Electronic Properties of Suspended Few-Layer Graphene Membranes
- Author(s): Myhro, Kevin Scott
- Advisor(s): Lau, Jeanie
- et al.
Graphene, the two-dimensional (2D) honeycomb lattice of sp2-hybrized carbon atoms, has emerged as a “wonder” material with unique properties, such as its linear energy dispersion with massless Dirac fermions, so-called half-integer quantum Hall (QH) effect, unparalleled tensile strength, and high optical transparency and thermal conductivity. Its few-layer counterparts have similar mechanical but remarkably different electrical properties, including layer- and stacking-dependent band structures, massive charge carriers, and energy gaps that may arise from single particle effect as well as electronic interactions.
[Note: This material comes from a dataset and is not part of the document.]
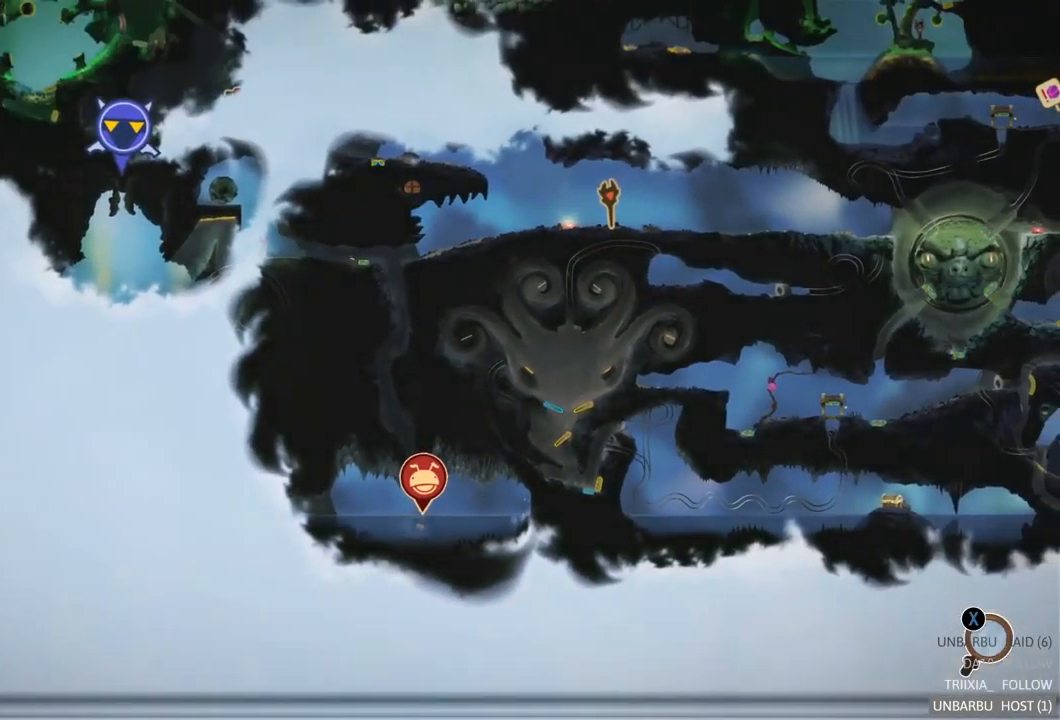
{"buttons": ["SELECT"], "left_stick": "center", "right_stick": "center", "events": [[434, "SELECT", "down"]]}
This dissertation reports my six year study of dual-gated suspended few-layer graphene (FLG) field effect transistor (FET) devices. In particular, we focus on their electronic transport properties at low temperature as a function of out-of-plane electric field E_⊥ and interlayer potential U_⊥, charge carrier density n, temperature T, and out-of-plane (B_⊥) and parallel (B_⫽) magnetic fields. A number of broken symmetry states in the absence and presence of external fields are observed in rhombohedral-stacked bilayer- (BLG), trilayer- (r-TLG), and tetralayer graphene (r-4LG). We also study the morphological deformation of suspended graphene membranes under electrostatic and thermal manipulation, which is relevant for analyzing low temperature transport data.
In particular, in BLG, r-TLG and r-4LG, we observe intrinsic insulating states in the absence of external fields, with energy gaps of 2, ~40, and ~80 meV, respectively. We attribute this increasing gap size with number of layers N to enhanced electronic-interactions near the charge neutrality point, due to the layer-dependent energy dispersions k^N in r-FLG, which give rise to increasingly diverging density of states and interaction strength with increasing N, at least up to four layers. Our observations of the spontaneous insulating state in r-FLG are consistent with a layer antiferromagnetic state with broken time reversal symmetry, where the top and bottom layers are oppositely spin polarized.